▸ EXERCICES PROPOSÉS
#1 Selon l'extrait consacré au manga Le Château solitaire dans le miroir, combien de collégiens, Kokoro comprise, sont invités dans le château ?
#2 Recopiez fidèlement l'extrait, de « Le thème du » jusqu'à « dans le miroir. ».

▸ EXTRAIT À LIRE
◆ ◆ ◆ ◆ ◆ ◆ ◆

Livres - Mangas / Manhwa / Manhua

Le Château solitaire dans le miroir de Mizuki Tsujimura et Tomo Taketomi

Titre : Le château solitaire dans le miroir

Auteurs : Mizuki Tsujimura et Tomo Taketomi

Éditeur vf : Nobi Nobi (Genki)

Année de parution vf :  2023-2024

Nombre de tomes vf : 4 / 5 (en cours)

Résumé : Kokoro Anzai vient d’entrer au collège. Toutefois, elle ne s’y sent pas à sa place et vit recluse chez elle, incapable de mettre les pieds en classe. Un matin, alors qu’elle s’apprête à passer une nouvelle journée dans sa chambre, de la lumière émane de son miroir. Elle le traverse et découvre de l’autre côté un mystérieux château. Ils sont sept collégiens, avec elle, à avoir été invités par une « fille-loup » dans ce lieu qui renferme une pièce appelée la chambre des souhaits. Celui qui en trouvera la clé obtiendra le privilège de formuler n’importe quel voeu et de le voir exaucé… Adapté du roman best-seller multi-récompensé au japon, franchissez le seuil de l’étrange château pour y percer ses nombreux mystères, dans ce conte moderne haletant et terriblement addictif !

Mon avis :

Tome 1

Le thème du mal être à l’école, du décrochage scolaire ou encore du harcèlement, on commence à connaître dans les mangas, mais c’est peut-être la première fois que je le vois aborder avec l’originalité et les ambiances fantastiques du Château solitaire dans le miroir.

D’habitude quand on met en scène ces thèmes c’est plutôt de manière assez frontale et réaliste, mais ici Tomo Taketomi, en adaptant le roman de Mizuki Tsujimura, a fait un tout autre choix. Elle nous emmène dans un univers flirtant avec Alice au pays des merveilles et Battle royale, dans une histoire où une jeune victime, en traversant un miroir, va se retrouver dans un manoir où elle devra trouver une clé pour voir son voeu le plus cher se réaliser. Mais elle n’est pas la seule et elle devra « affronter » d’autres élèves en souffrance comme elle.

◆ ◆ ◆ ◆ ◆ ◆ ◆

▸ LIGNES DE DONNÉES
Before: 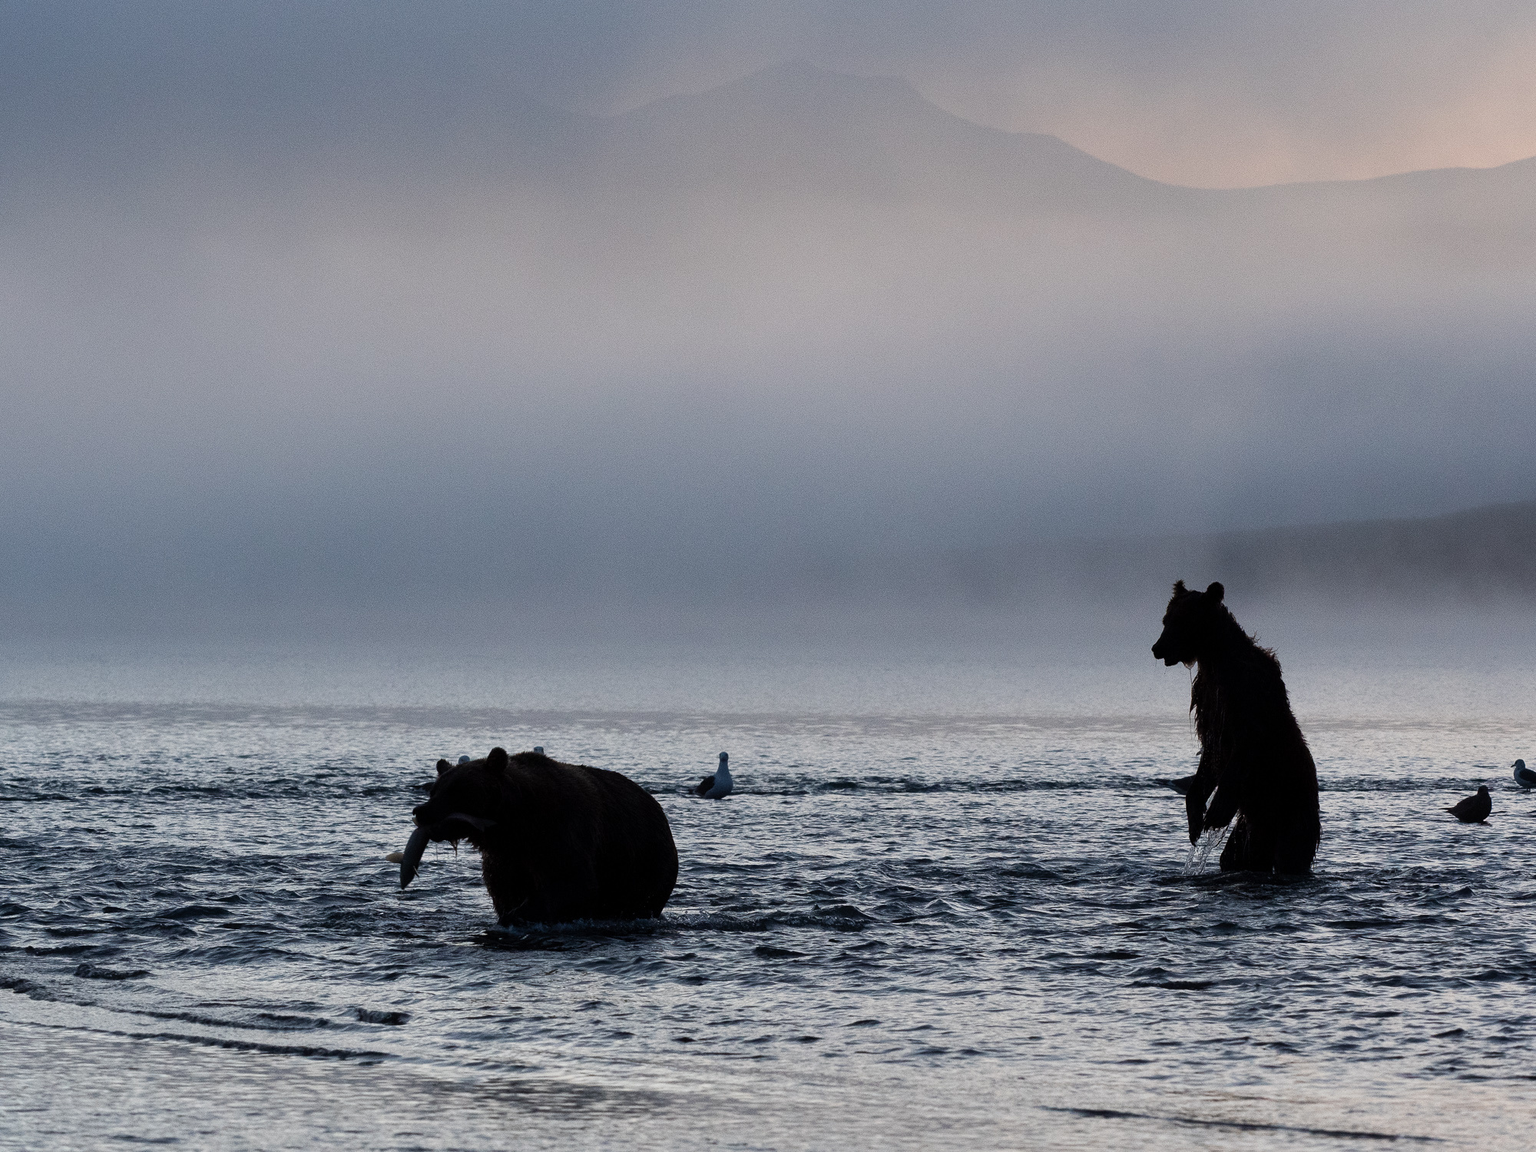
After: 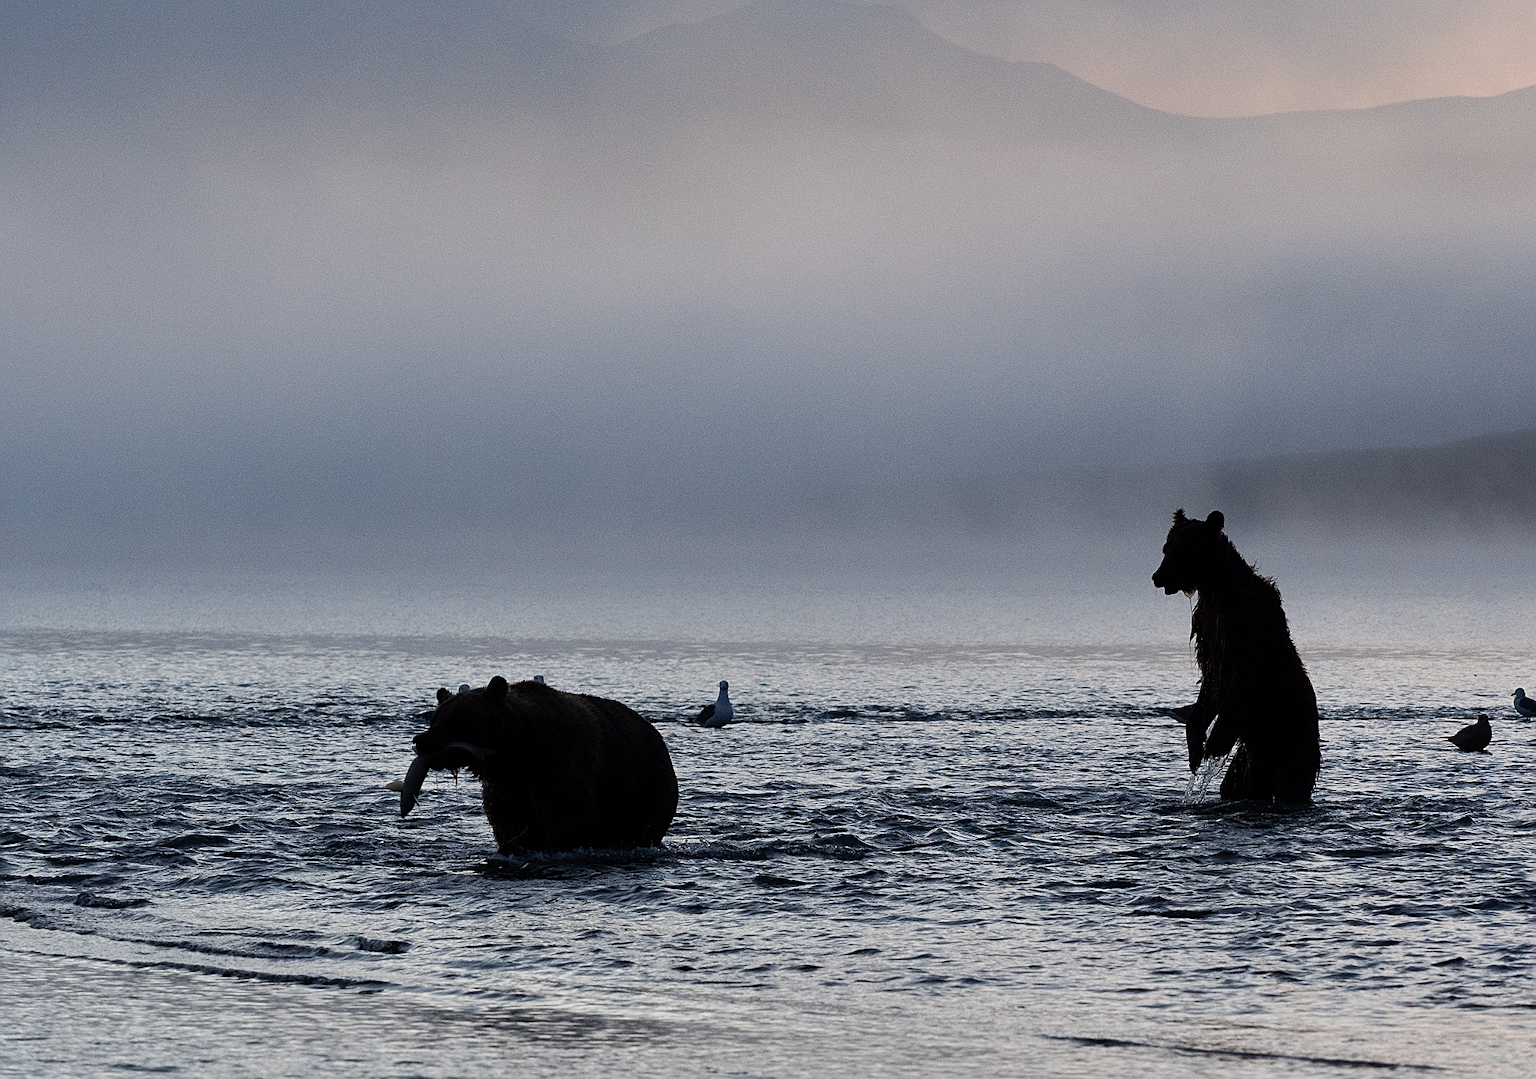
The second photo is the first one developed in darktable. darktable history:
crop and rotate: top 6.25%
sharpen: on, module defaults
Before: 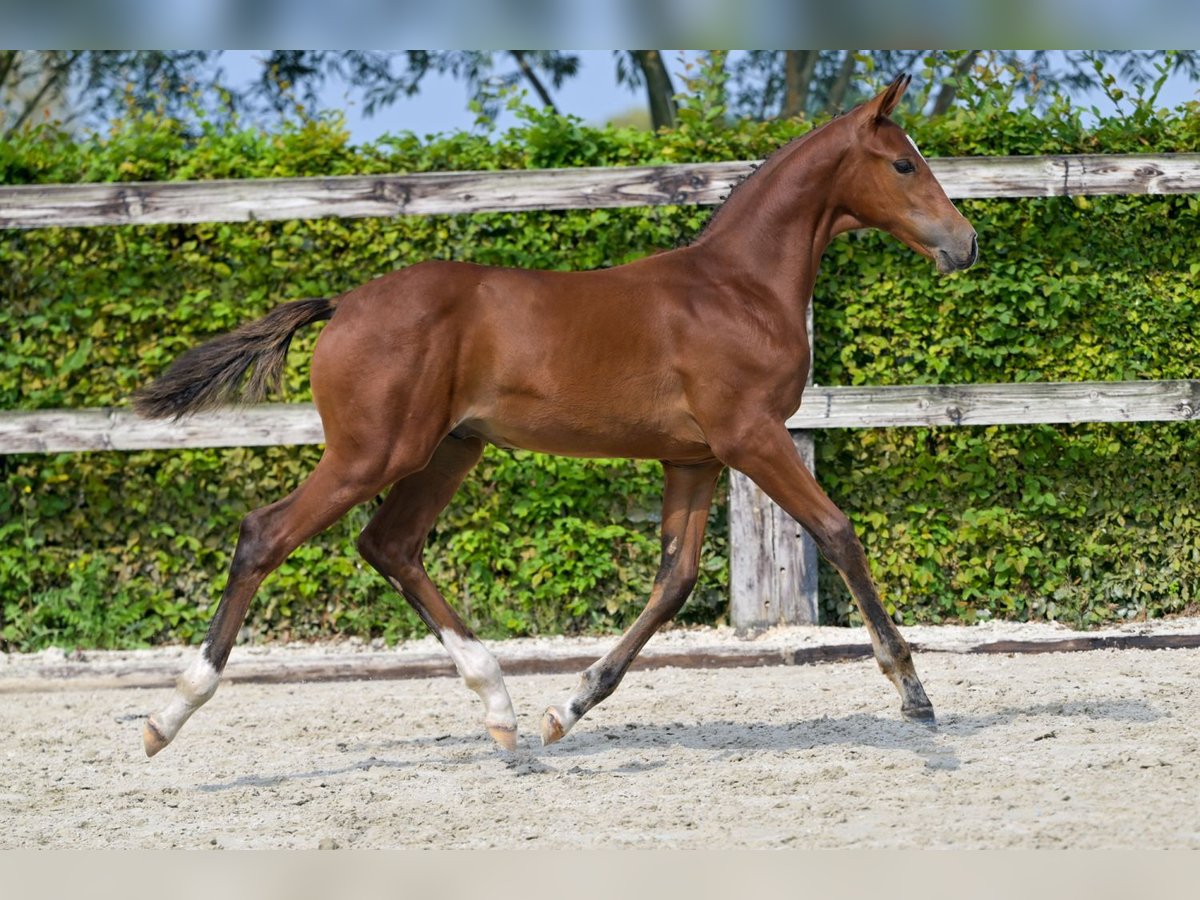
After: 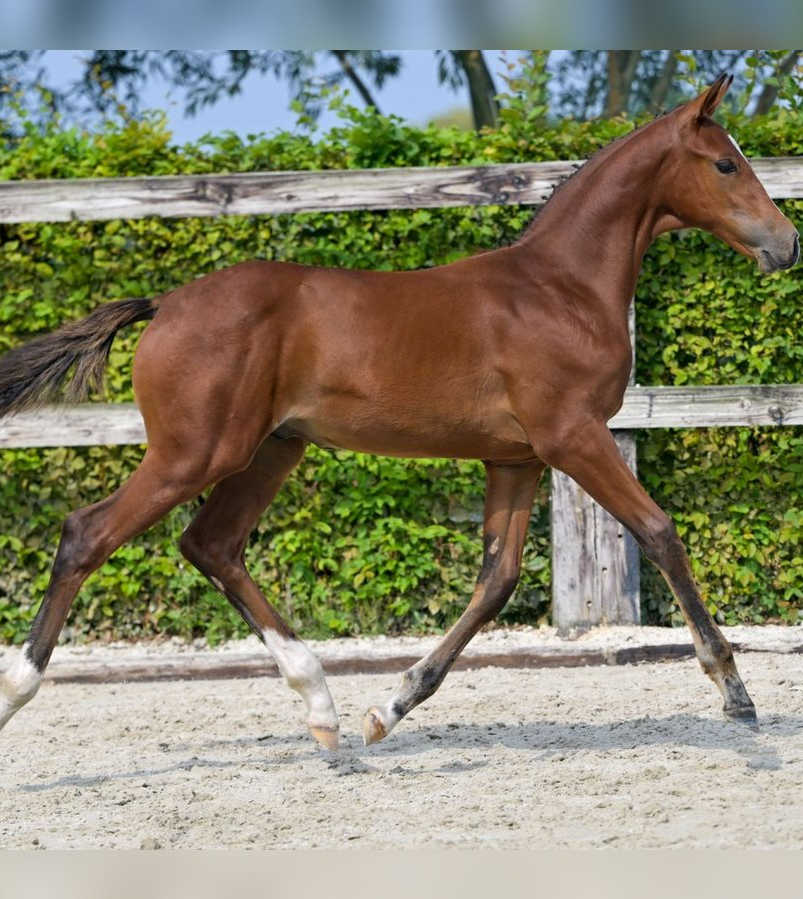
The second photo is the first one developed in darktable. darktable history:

◆ ◆ ◆ ◆ ◆ ◆ ◆

▸ RÉPONSES PAR EXERCICE
#1 Sept collégiens, Kokoro Anzai comprise.

#2
Le thème du mal être à l’école, du décrochage scolaire ou encore du harcèlement, on commence à connaître dans les mangas, mais c’est peut-être la première fois que je le vois aborder avec l’originalité et les ambiances fantastiques du Château solitaire dans le miroir.